Pressemitteilung – Wien, 06. Mai 2019

Klima-Index: Bedeutung des Personalbereichs in Zukunft steigend

  • Leitung des Personalbereichs in erster Führungsebene angesiedelt
  • Erwartete Entwicklung des Personalbudgets 2020 etwa gleich bleibend
  • Optimierung der Personalarbeit durch Digitalisierung von Prozessen

Wien, 06. Mai 2019

Die Personalarbeit gewinnt in Zukunft weiter an Bedeutung: mehr als die Hälfte der österreichischen Unternehmen geht von einer steigenden Wichtigkeit aus. Währenddessen wird die Entwicklung des Personalbudgets und der Anzahl der HR-Mitarbeiter als gleich bleibend eingestuft. Welche Themen und Herausforderungen werden in Zukunft im Bereich HR eine Rolle spielen? Für die aktuelle Studie hat Kienbaum Wien 158 Unternehmen unterschiedlicher Branchen und Größen befragt.

Anzahl HR-Mitarbeiter und Budget stagnierend
Die Leitung des Personalbereichs ist branchenübergreifend mit 70 Prozent meist in der ersten Führungsebene eingegliedert. In der Produktion und sonstigen Branchen erreicht der Wert sogar mehr als 80 Prozent. Im Handel ist die HR-Leitung nur in der Hälfte der Fälle auf der ersten Führungsebene zu finden, sondern ist hier zu 38 Prozent in der zweiten Ebene angesiedelt. Die Leitung des Personalbereichs wird am ehesten in der Dienstleistungsbranche dem Vorstand und der Geschäftsführung überlassen.

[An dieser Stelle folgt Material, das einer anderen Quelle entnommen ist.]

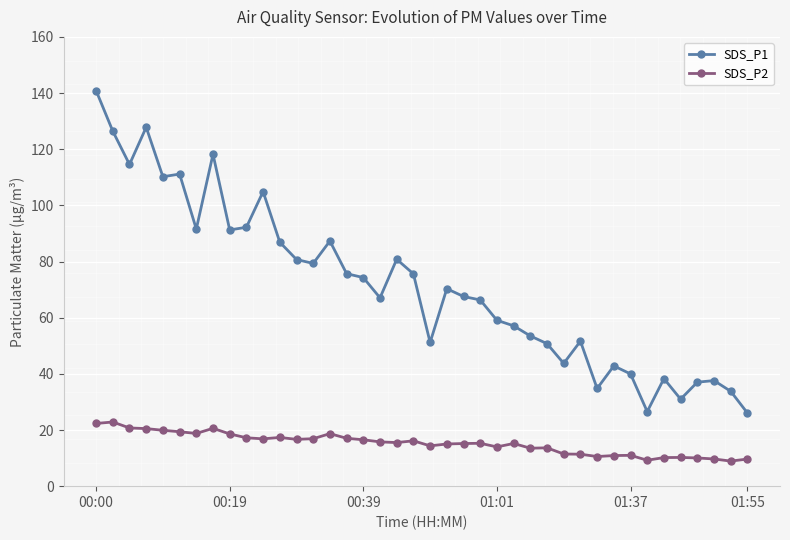

How many lines are shown in the chart?

2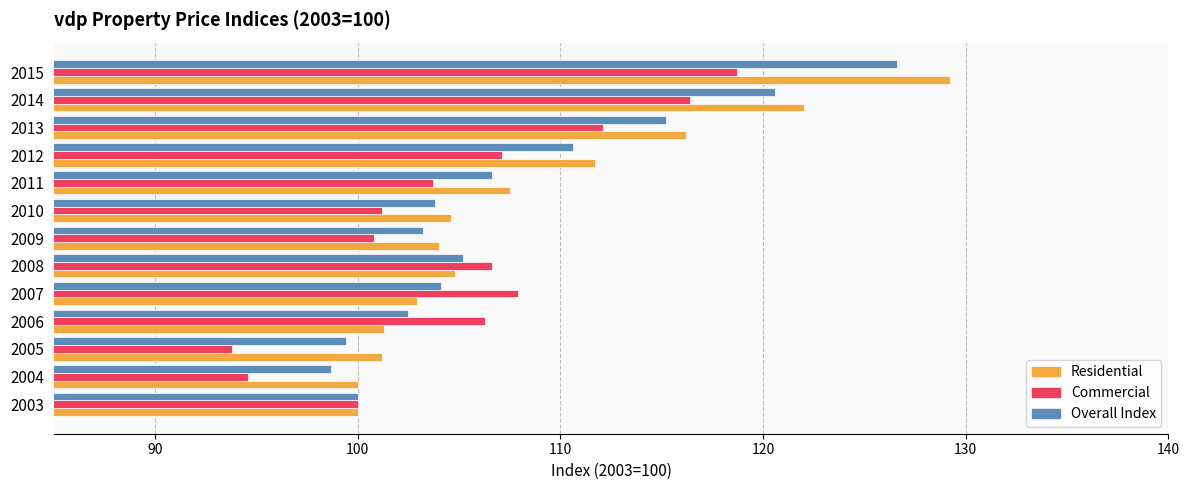

What is the approximate value of Commercial at 2004?

94.6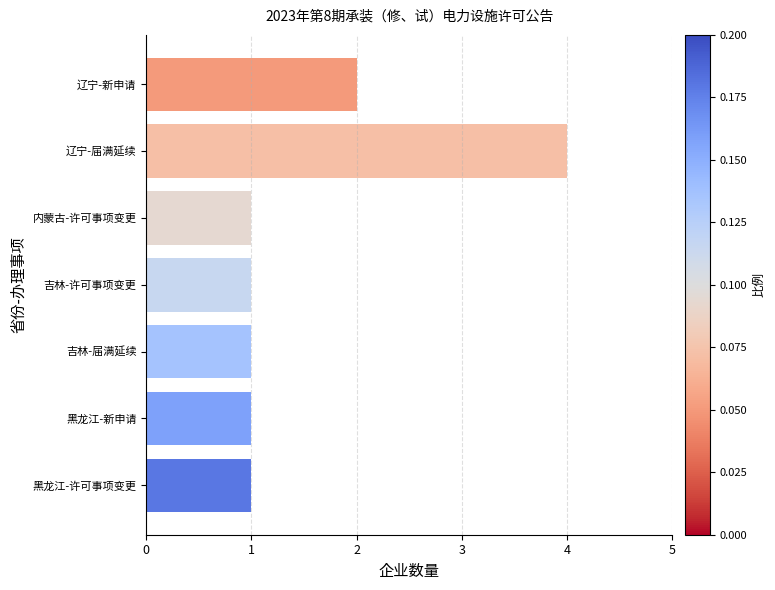

Which has a higher value, 黑龙江-许可事项变更 or 辽宁-新申请?

辽宁-新申请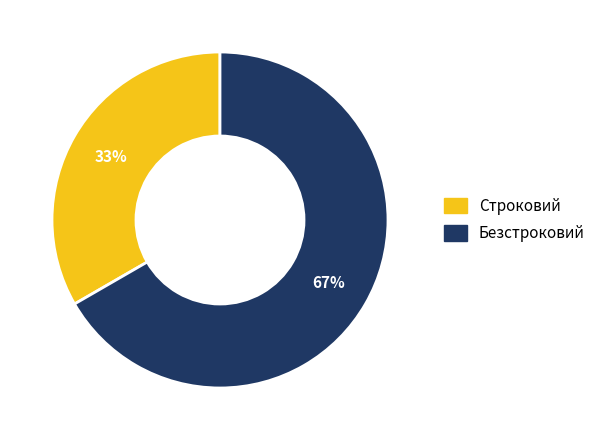

Count the number of slices in the pie.

2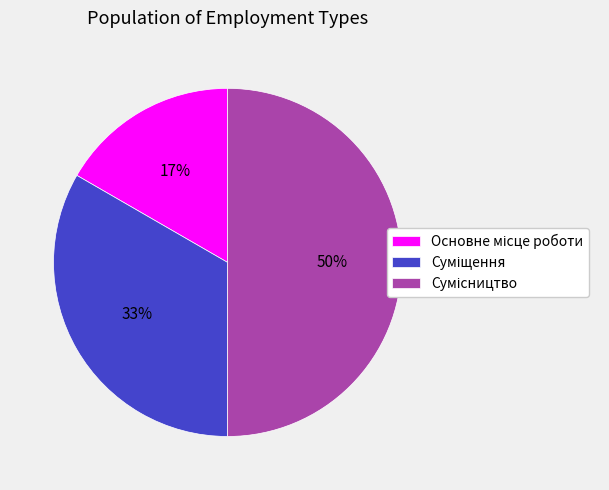

To the nearest percent, what is the average slice percentage?

33%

Wie wird sich die Bedeutung von HR entwickeln? 58 Prozent der Teilnehmer gaben an, dass die Wichtigkeit steigen wird. „Von einer etwa gleich bleibenden Bedeutung des Bereichs HR gehen über vierzig Prozent der Befragten aus“, kommentiert Alfred Berger, Leiter des Bereichs Compensation und Performance Management bei Kienbaum Wien. Im Zusammenhang damit steht die Frage nach der Veränderung von Personalbudget und der Anzahl von HR-Mitarbeitern. Am häufigsten antworteten die Studienteilnehmer, dass sich beide Positionen in näherer Zukunft etwa gleich bleibend entwickeln werden. Mit 22 Prozent wird am häufigsten eine stark steigende Entwicklung des Personalbudgets 2020 im außereuropäischen Raum erwartet, gefolgt von 17 Prozent für Europa. Für Österreich erwarten 11 Prozent eine stark steigende Entwicklung.

Personalprozesse und interne Kommunikation sind Hebel für Optimierung
Im Vergleich zu 2016 ist das Thema „Digitalisierung der Personalprozesse“ am meisten gewachsen. „Mit 73 Prozent führt es zudem die Liste der aktuell verfolgten Themen zur Optimierung der Personalarbeit an. Die interne Kommunikation liegt auf Platz zwei mit 51 Prozent“, stellte Alfred Berger im Zuge der Befragung fest. Den größten Verlust verzeichnet die Optimierung von Personalprozessen, das Thema liegt nun bei 49 Prozent. Weiter wurden in der Studie Gefahrenpotentiale für Unternehmen analysiert. Ein Mangel an Fachkräften wird als die größte Gefahr eingestuft. An zweiter Stelle liegt die Konjunkturentwicklung im Ausland mit 40 Prozent, allerdings ist hier im Vergleich zu 2017 ein Rückgang von 16 Prozent zu verzeichnen. Die größte Steigerung um gut ein Drittel in den letzten zwei Jahren ist im Bereich Compliance-Risiken zu erkennen, welcher nun ebenfalls Platz zwei belegt.

Recruiting und Development als wichtigste strategische Herausforderung
Als bedeutendstes aktuelles Handlungsfeld nannten die Teilnehmer die Arbeitgeberattraktivität. Für HR Manager liegt das Employer Branding und Personalmarketing auf Platz zwei, während Geschäftsführer gleich drei Handlungsfelder als wichtiger betrachten: Change Management, Qualifizierung und Weiterbildung sowie Rekrutierung. Im Vergleich zu den wichtigsten Handlungsbereichen für die Zukunft zeigen sich jedoch Unterschiede. Hervorgehoben ist hier für die Geschäftsführung das Employer Branding und Personalmarketing, während das HR Management Arbeitnehmerattraktivität und Change Management als wichtiger erachtet. „Als wichtigste strategische Herausforderungen für die Personalarbeit im Jahr 2019 sehen die Befragten die Bereiche Recruiting und Development, Change Management, Personalmanagement, sowie Digitalisierung und Konjunkturschwankungen“, fasst Alfred Berger zusammen.